How do I show that $G$ of order $p^n$ is cyclic if and only if it is abelian with a unique subgroup of order $p$?

Question

I spent quite some time thinking about it but I don't see why must be $x^p\in\left\langle a\right\rangle$ in the given conditions. Can someone please explain?

Answer 1

Notice that the proof does not say any $x$ will satisfy this, just that there is some.
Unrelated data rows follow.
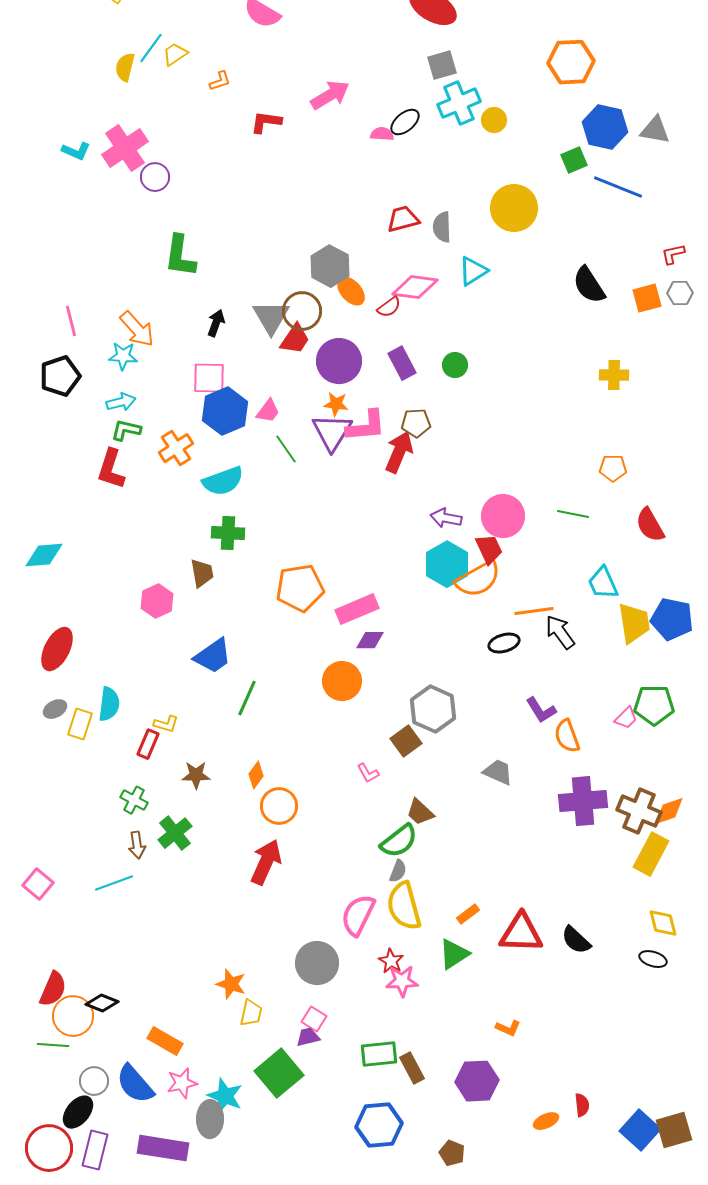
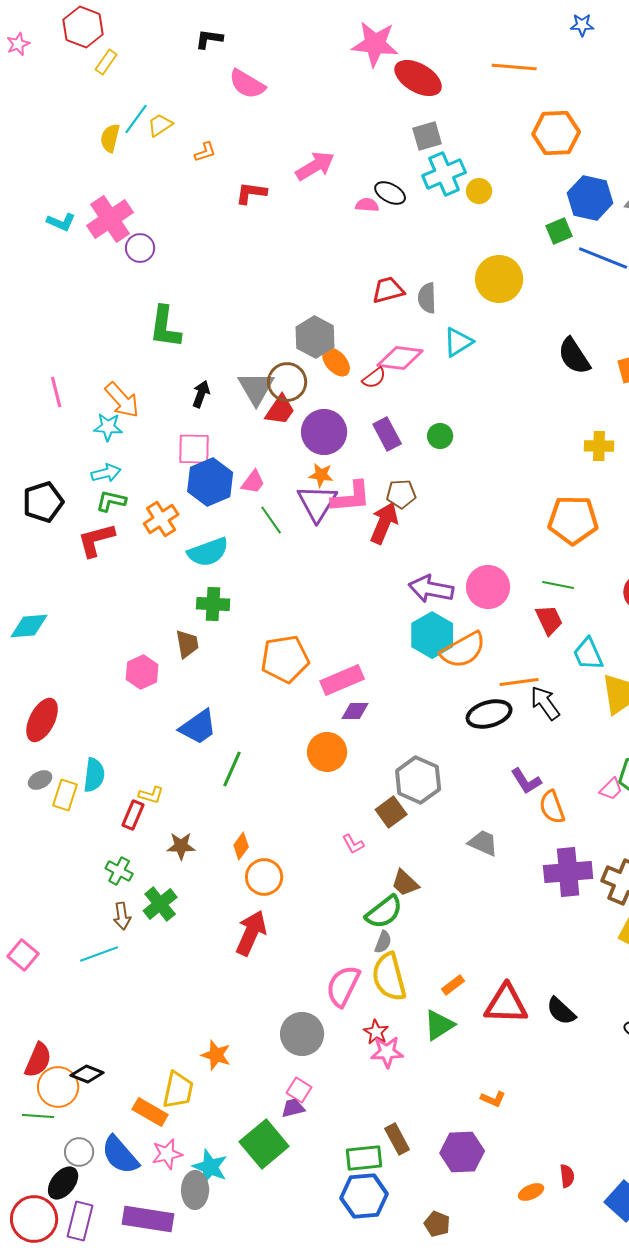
black ellipse: (405, 122) -> (390, 193), turned 68
black pentagon: (60, 376) -> (43, 502), moved
orange pentagon: (613, 468) -> (573, 520), moved, size x1.8
red L-shape: (111, 469) -> (96, 540), turned 57
purple arrow: (446, 518) -> (431, 589), size x1.4
red trapezoid: (489, 549) -> (549, 620), moved
black ellipse: (504, 643) -> (489, 714), size x1.4
yellow trapezoid: (251, 1013) -> (178, 1090), moved, size x1.4
green rectangle: (379, 1054) -> (364, 1158), moved

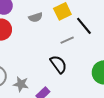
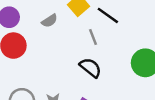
gray line: (67, 40) -> (93, 37), turned -72

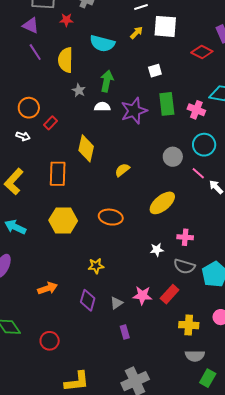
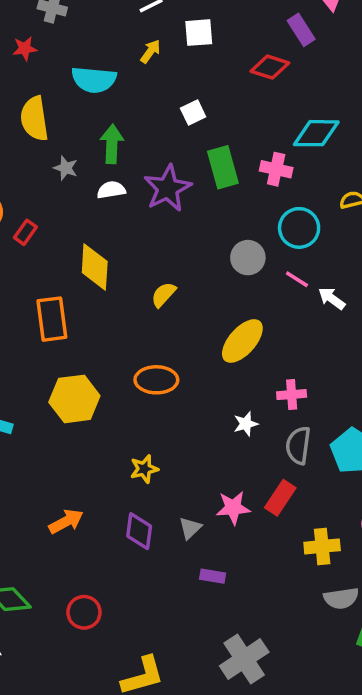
white square: (165, 26) -> (199, 33), size x0.7
gray semicircle: (184, 266) -> (298, 445), turned 90
purple rectangle: (125, 332) -> (213, 576), turned -56

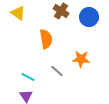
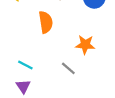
gray line: (57, 71) -> (68, 68), moved

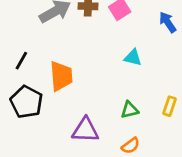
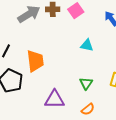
green triangle: (130, 110) -> (86, 83), turned -40

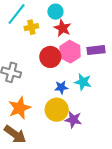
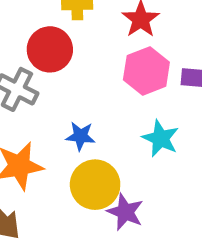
red circle: (50, 57) -> (50, 49), moved
blue star: (61, 87) -> (80, 136), moved

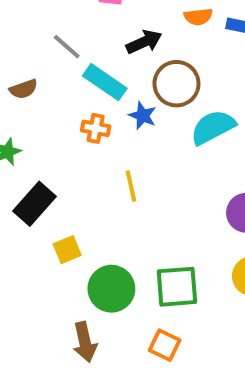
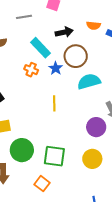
gray line: (67, 47) -> (24, 17), moved, turned -63
yellow line: (131, 186) -> (54, 103), moved

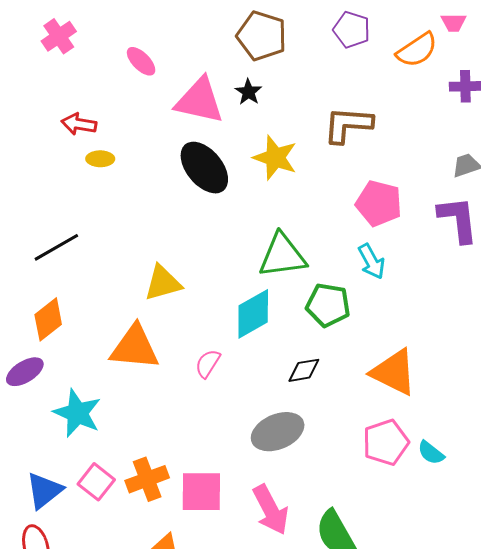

Because all $x$ satisfy $x^{p^n}=1$, you can see what you want by iteration: if $x\not \in\langle a \rangle$ and $x^p\in \langle a\rangle$, you are done, else substitute $x$ by $x^p$. At some point $x^p$ will be $1$ and hence inside $\langle a \rangle$.

Answer 2

Assume, by contradiction, that for every $x \in G$ with $x \notin \langle a\rangle$, we have $x^p\notin\langle a\rangle$. Then $x^{p^2}=(x^p)^p \notin \langle a\rangle$ because $x^p \in G$ and $x^p\notin\langle a\rangle$. And also $x^{p^3}\notin \langle a\rangle$, for the same reason, and so on and so on. In particular, $1 = x^{p^k} \notin \langle a \rangle$, which is a contradiction. Therefore, there should exist at least one $x \in G\setminus\langle a\rangle$ such that $x^p\in\langle a\rangle$.

Answer 3

Since $H$ is unique and $H \subset \left< a \right>$, any $z \notin \left< a \right> $ has order greater than $p$ (otherwise $ \left< z \right>$ would be another subgroup of order $p$). So order of $z = p^m$ where $1 \lt m \le k$. Let $x = z^{p^{m - 1}}$